Por un servicio musical obligatorio

Quizás si enseñamos a los adultos del futuro a crear belleza en lugar de a destruirla, luego sean capaces de valorar la creatividad

Por un servicio musical obligatorio
Alba Carballal
ALBA CARBALLAL

Hace unos días, en el marco de un acto social y cultural privado organizado por dos entidades bancarias, tuve la suerte de escuchar el recital de una de las mejores pianistas del panorama español. Interpretó, para un público aparentemente selecto —formado, en su mayor parte, por perfiles profesionales afines a la banca, la ingeniería y la empresa— un repertorio delicioso, variopinto y accesible para todos los oídos. Traté de disfrutar del espectáculo, pero la conversación ininterrumpida de dos hombres de traje y corbata sentados —bendita mi suerte— detrás de mí, que parloteaban sobre la posibilidad de invertir en la construcción de una nueva residencia para estudiantes universitarios, me lo impidió. Miré entonces a mi alrededor: el porcentaje de personas absortas en sus teléfonos móviles se acercaba a la mitad del auditorio. Pensé entonces en la cantidad de gente que habría hecho cola para asistir a un evento gratuito con música en directo, una exposición de fotografía y una serie de conferencias de altísimo nivel —habló hasta un premio Nobel— y casi se me corta la digestión. No pude evitar que toda mi rabia se dirigiese a un tipo que, en el banco de delante, jugaba al Candy Crush con las piernas abiertas y el brillo de la pantalla al máximo mientras una orquesta formada por jóvenes músicos tocaba con maestría y seguridad una pieza compleja y emocionante. Reconozco que mi pensamiento adquirió entonces un tono un pelín autoritario: «un par de años de conservatorio te iba a dar yo a ti, gilipollas».

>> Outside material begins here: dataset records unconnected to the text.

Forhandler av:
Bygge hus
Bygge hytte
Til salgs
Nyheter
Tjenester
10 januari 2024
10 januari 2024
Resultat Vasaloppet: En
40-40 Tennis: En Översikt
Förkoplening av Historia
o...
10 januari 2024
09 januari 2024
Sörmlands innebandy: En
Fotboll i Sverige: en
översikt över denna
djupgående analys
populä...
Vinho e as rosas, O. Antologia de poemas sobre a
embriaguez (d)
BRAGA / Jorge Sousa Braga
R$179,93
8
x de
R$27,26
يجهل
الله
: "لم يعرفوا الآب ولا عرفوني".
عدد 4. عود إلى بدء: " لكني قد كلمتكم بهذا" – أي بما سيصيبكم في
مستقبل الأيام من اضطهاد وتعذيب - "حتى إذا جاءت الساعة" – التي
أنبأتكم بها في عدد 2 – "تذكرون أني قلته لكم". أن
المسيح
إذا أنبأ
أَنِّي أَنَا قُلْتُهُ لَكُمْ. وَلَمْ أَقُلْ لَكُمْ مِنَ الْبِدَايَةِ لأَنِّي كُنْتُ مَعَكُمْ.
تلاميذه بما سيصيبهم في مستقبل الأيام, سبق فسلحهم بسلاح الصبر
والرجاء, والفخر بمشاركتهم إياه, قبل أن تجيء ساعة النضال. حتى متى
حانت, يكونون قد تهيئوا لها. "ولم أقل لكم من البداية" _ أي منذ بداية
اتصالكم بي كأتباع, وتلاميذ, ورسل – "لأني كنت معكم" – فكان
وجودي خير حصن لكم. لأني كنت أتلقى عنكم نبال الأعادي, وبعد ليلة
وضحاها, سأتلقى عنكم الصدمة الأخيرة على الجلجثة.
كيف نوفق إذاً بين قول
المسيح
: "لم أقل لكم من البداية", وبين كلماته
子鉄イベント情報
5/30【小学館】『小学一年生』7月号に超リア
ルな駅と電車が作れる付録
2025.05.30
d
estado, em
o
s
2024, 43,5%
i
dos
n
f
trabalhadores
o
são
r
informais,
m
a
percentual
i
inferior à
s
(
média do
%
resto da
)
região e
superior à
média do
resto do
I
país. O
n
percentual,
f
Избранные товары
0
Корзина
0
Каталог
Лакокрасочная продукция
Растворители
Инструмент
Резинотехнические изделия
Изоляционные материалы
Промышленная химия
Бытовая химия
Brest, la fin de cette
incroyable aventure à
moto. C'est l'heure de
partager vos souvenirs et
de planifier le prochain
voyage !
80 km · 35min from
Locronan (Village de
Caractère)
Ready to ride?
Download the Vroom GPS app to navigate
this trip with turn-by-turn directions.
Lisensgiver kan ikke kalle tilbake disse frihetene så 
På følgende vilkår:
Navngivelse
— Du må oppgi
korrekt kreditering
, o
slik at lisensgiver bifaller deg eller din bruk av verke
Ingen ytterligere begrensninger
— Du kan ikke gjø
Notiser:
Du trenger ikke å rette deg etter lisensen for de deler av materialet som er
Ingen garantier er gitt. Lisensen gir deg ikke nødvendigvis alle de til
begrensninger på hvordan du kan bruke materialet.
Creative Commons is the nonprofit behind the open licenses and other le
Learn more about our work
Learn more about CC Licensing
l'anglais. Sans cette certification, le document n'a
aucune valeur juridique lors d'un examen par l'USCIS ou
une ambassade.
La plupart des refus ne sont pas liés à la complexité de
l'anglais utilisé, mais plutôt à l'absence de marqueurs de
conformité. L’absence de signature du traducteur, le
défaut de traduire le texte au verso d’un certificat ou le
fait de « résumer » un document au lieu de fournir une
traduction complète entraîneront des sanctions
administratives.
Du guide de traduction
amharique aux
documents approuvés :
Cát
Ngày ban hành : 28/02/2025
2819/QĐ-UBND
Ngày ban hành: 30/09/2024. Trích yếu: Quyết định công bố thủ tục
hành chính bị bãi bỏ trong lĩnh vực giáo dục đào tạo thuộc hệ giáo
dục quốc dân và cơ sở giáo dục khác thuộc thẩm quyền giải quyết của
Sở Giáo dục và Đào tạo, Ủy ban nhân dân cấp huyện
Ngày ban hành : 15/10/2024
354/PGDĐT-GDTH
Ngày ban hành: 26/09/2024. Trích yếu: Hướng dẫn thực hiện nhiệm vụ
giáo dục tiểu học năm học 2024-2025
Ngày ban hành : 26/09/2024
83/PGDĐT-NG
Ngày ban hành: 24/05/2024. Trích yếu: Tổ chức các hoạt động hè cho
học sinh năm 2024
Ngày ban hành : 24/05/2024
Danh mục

Esta sentencia, tan emparentada con los exabruptos rancios propios de la generación de mis abuelos, me hizo acordarme del reciente experimento de Macron, con el que pretende instaurar un servicio cívico-militar —signifique eso lo que signifique— obligatorio para todos los jóvenes franceses. No hay tantas cosas que sean piedra de toque de todas las culturas humanas conocidas. Una de ellas, sin duda, es la guerra. Otra es la música. Las consecuencias de ambas son directas y hasta cierto punto comprensibles por todos, con independencia del idioma o el nivel de formación del individuo: cualquier ser vivo entiende, de una manera casi ancestral, la violencia ejercida sobre su cuerpo; y, salvo en aquellos casos justificados por la ausencia del sentido del oído, todos somos capaces de reaccionar ante los estímulos musicales (a mi perro, lo juro, le gusta el jazz casi tanto como que le acaricien las orejas). Puestos a enseñar a las nuevas generaciones una de las dos cosas, yo apostaría por un servicio musical obligatorio. El grado de disciplina exigido es, como poco, el mismo; y quizás si enseñamos a los adultos del futuro a crear belleza en lugar de a destruirla, luego sean capaces de valorar la creatividad, la habilidad adquirida con esfuerzo y el trabajo en equipo cuando los tengan un palmo más allá de sus pantallas.